Exercise instructions
Rewrite the data below as a numbered list with one line per item, dropping any blank lines and leaving out the pictures.
_ _ _
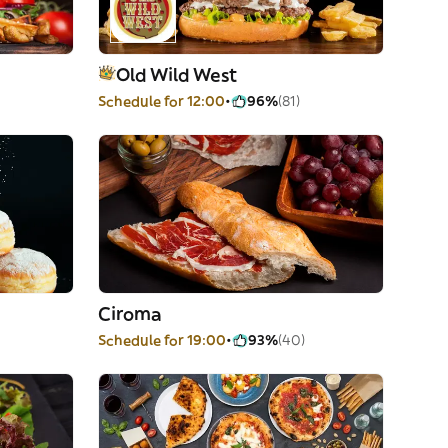
Old Wild West
Schedule for 12:00
96%
(81)
Ciroma
Schedule for 19:00
93%
(40)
_ _ _
Result of this task
1. Old Wild West
2. Schedule for 12:00
3. 96%
4. (81)
5. Ciroma
6. Schedule for 19:00
7. 93%
8. (40)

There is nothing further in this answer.